RelayMag
Explainer/opinionNo. 83

What Incrementality Testing Is, and Why It Beats Attribution

RelayMagJune 20265 min read
Key takeaways

Attribution tells a marketer which channels showed up before a sale. Incrementality testing tells them which channels caused the sale. The difference sounds academic until a team turns off a channel that every attribution model loved and watches revenue refuse to drop. That gap, between credit taken and demand actually created, is the entire reason incrementality testing exists, and it is the question attribution was never built to answer.

The question attribution cannot answer

Every attribution model, from last-touch to the fanciest data-driven version, works from the same raw material, which is a record of touches that happened along the path to a conversion. It then divides credit among them by some rule. What that record cannot contain is the counterfactual, meaning what would have happened if a given touch had never occurred. A buyer who was always going to purchase still clicks the retargeting ad on the way to checkout, and the log dutifully records the click as part of the winning path.

This is why a channel can look essential in the dashboard and be nearly worthless in reality. Branded search is the classic example. People searching a brand name are usually already convinced, so the ad mostly intercepts demand other channels built, yet it sits at the end of conversion paths collecting credit. Attribution sees the correlation and reports a star performer. Only an experiment can reveal that pausing it barely moves sales.

How incrementality testing works

Incrementality borrows the logic of a clinical trial. To learn whether a treatment works, you need a control group that does not receive it, then you compare outcomes. Marketing incrementality does the same thing by deliberately withholding marketing from part of the market and measuring the difference.

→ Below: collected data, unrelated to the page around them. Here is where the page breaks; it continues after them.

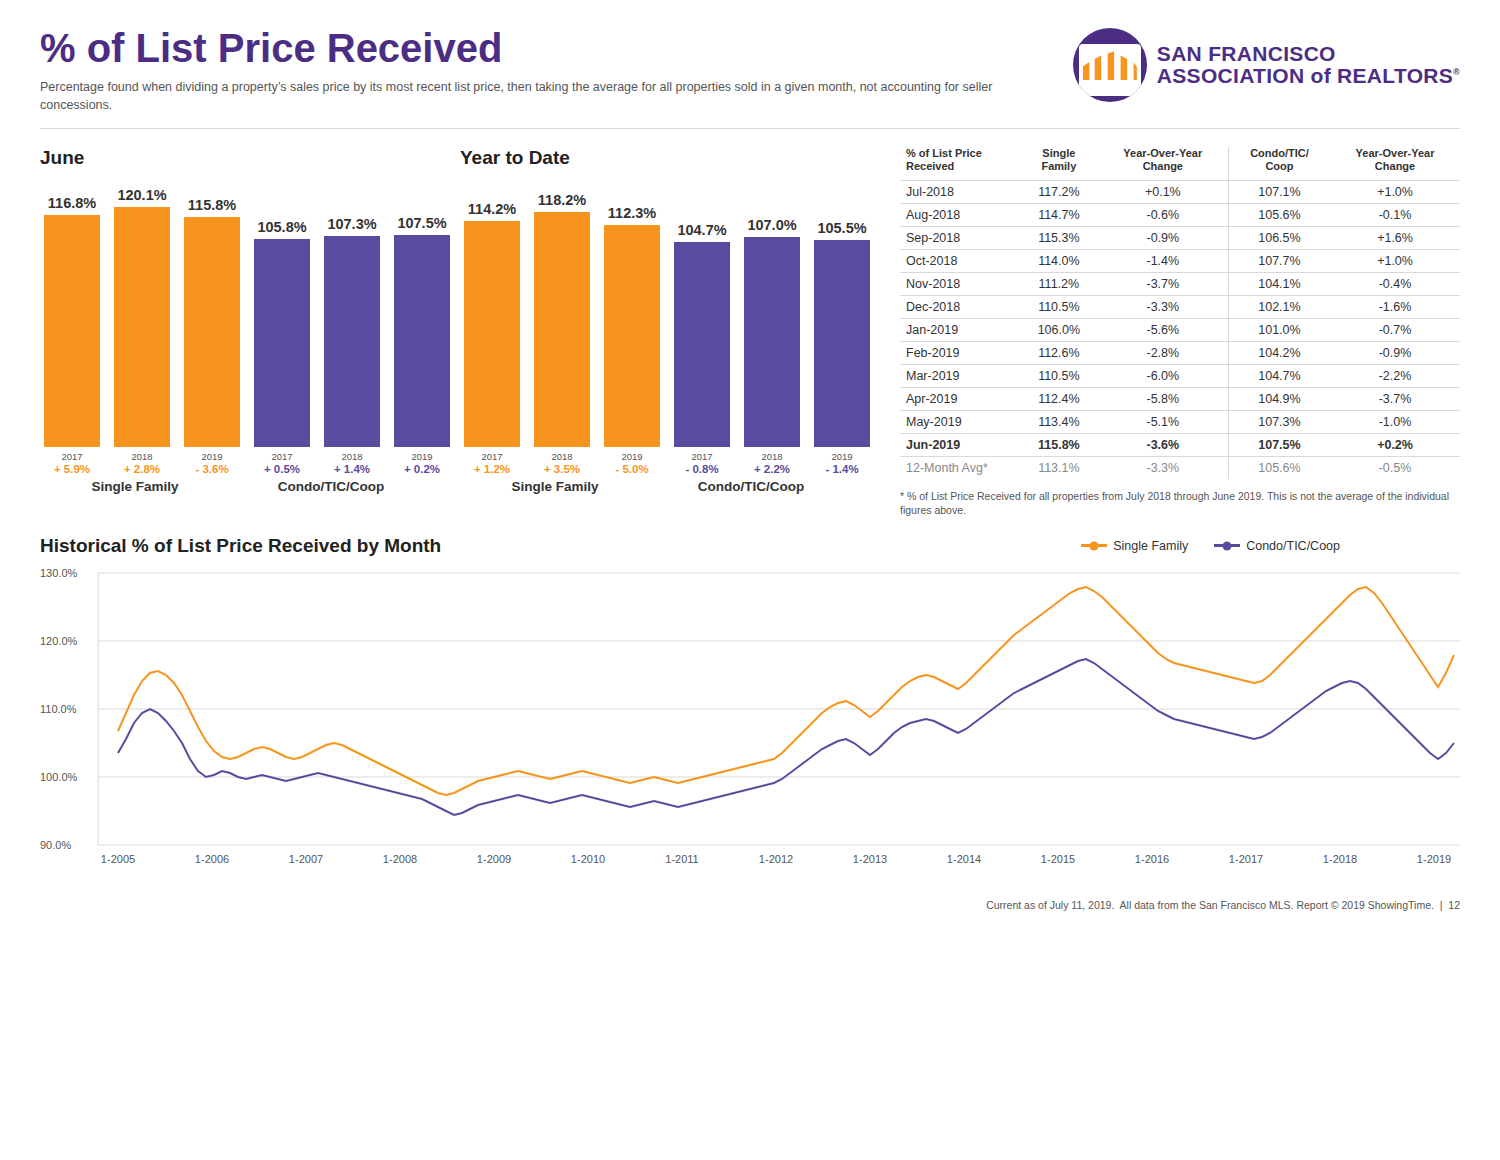% of List Price Received
Percentage found when dividing a property’s sales price by its most recent list price, then taking the average for all properties sold in a given month, not accounting for seller concessions.
SAN FRANCISCO
ASSOCIATION of REALTORS®
June
116.8%
2017
+ 5.9%
120.1%
2018
+ 2.8%
115.8%
2019
- 3.6%
105.8%
2017
+ 0.5%
107.3%
2018
+ 1.4%
107.5%
2019
+ 0.2%
Single Family
Condo/TIC/Coop
Year to Date
114.2%
2017
+ 1.2%
118.2%
2018
+ 3.5%
112.3%
2019
- 5.0%
104.7%
2017
- 0.8%
107.0%
2018
+ 2.2%
105.5%
2019
- 1.4%
Single Family
Condo/TIC/Coop
| % of List Price Received | Single Family | Year-Over-Year Change | Condo/TIC/ Coop | Year-Over-Year Change |
| --- | --- | --- | --- | --- |
| Jul-2018 | 117.2% | +0.1% | 107.1% | +1.0% |
| Aug-2018 | 114.7% | -0.6% | 105.6% | -0.1% |
| Sep-2018 | 115.3% | -0.9% | 106.5% | +1.6% |
| Oct-2018 | 114.0% | -1.4% | 107.7% | +1.0% |
| Nov-2018 | 111.2% | -3.7% | 104.1% | -0.4% |
| Dec-2018 | 110.5% | -3.3% | 102.1% | -1.6% |
| Jan-2019 | 106.0% | -5.6% | 101.0% | -0.7% |
| Feb-2019 | 112.6% | -2.8% | 104.2% | -0.9% |
| Mar-2019 | 110.5% | -6.0% | 104.7% | -2.2% |
| Apr-2019 | 112.4% | -5.8% | 104.9% | -3.7% |
| May-2019 | 113.4% | -5.1% | 107.3% | -1.0% |
| Jun-2019 | 115.8% | -3.6% | 107.5% | +0.2% |
| 12-Month Avg* | 113.1% | -3.3% | 105.6% | -0.5% |
* % of List Price Received for all properties from July 2018 through June 2019. This is not the average of the individual figures above.
Historical % of List Price Received by Month
Single Family
Condo/TIC/Coop
130.0% 120.0% 110.0% 100.0% 90.0% 1-2005 1-2006 1-2007 1-2008 1-2009 1-2010 1-2011 1-2012 1-2013 1-2014 1-2015 1-2016 1-2017 1-2018 1-2019
Current as of July 11, 2019. All data from the San Francisco MLS. Report © 2019 ShowingTime. | 12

If the exposed group converts at 10% and the held-out group converts at 8% under otherwise similar conditions, the marketing produced two points of incremental lift. The 8% would have converted regardless, so crediting the campaign for all 10 would overstate its effect by a wide margin. Attribution would happily have credited the full 10.

The two main designs

Two approaches dominate, and the right one depends on how the marketing can be controlled.

Geo testing has matured into the more trusted of the two for media that resists user-level control. The challenge is that no two regions are identical, so a naive before-and-after comparison can mislead. The modern answer is synthetic control. Meta's open-source GeoLift library, built on synthetic control methods, constructs a weighted blend of untreated regions that closely mirrors how the test regions behaved before the campaign started. Once the synthetic control tracks the test markets in the pre-period, any divergence after the campaign launches is a credible estimate of lift. The method is open and reproducible, which is more than most attribution models can claim.

Why it beats attribution

The advantage is not that incrementality is more precise or more convenient. It is frequently neither. The advantage is that it measures the right thing. Attribution answers a descriptive question, which is how credit should be divided among the touches that were observed. Incrementality answers a causal one, which is how many conversions a channel produced that would not have existed otherwise. Only the second question maps onto the decision a marketer is actually making when they choose whether to keep funding a channel.

It also sidesteps the data problems that have been eroding attribution from underneath. Apple's App Tracking Transparency, live since iOS 14.5 in 2021, cut off a large share of user-level signal, and walled-garden platforms report their own conversions without sharing the underlying paths. Incrementality testing does not need to reconstruct an individual's journey across devices and platforms. It needs aggregate outcomes for a treated group and a control group, which survive the loss of granular tracking far better than path-stitching does. The fragmentation that quietly degrades attribution leaves a well-designed lift test largely intact.

The costs, honestly

This is not a free upgrade, and pretending otherwise is how teams get burned. A holdout means deliberately not marketing to part of the addressable market, which is real forgone revenue during the test. Experiments take time, often weeks, to gather enough signal to separate lift from noise, so they cannot answer questions at the speed a daily dashboard can. They require enough volume for the result to clear statistical significance, which rules out very small programs. And they measure the channel or campaign under test, not every line item at once, so a team cannot run one experiment and walk away with a clean number for everything.

There is also the discipline problem. A lift test will sometimes report that a beloved channel produced almost no incremental sales, and acting on that result means cutting spend that an attribution report would have defended. The hard part is rarely the statistics. It is being willing to believe the experiment over the dashboard everyone is used to.

How the two fit together

The sharper way to run measurement is not to abandon attribution but to demote it. Attribution is fine as a fast, cheap, directional read on which channels appear in conversion paths, useful for day-to-day monitoring and spotting changes. Incrementality is the slower, more expensive instrument reserved for the decisions that actually move budget, where being wrong is costly. When a channel looks like a hero in attribution, the right next move is not to fund it harder. It is to hold it out and find out whether the heroics are real.

R
RelayMag is an independent publication on marketing, search, and how companies get found.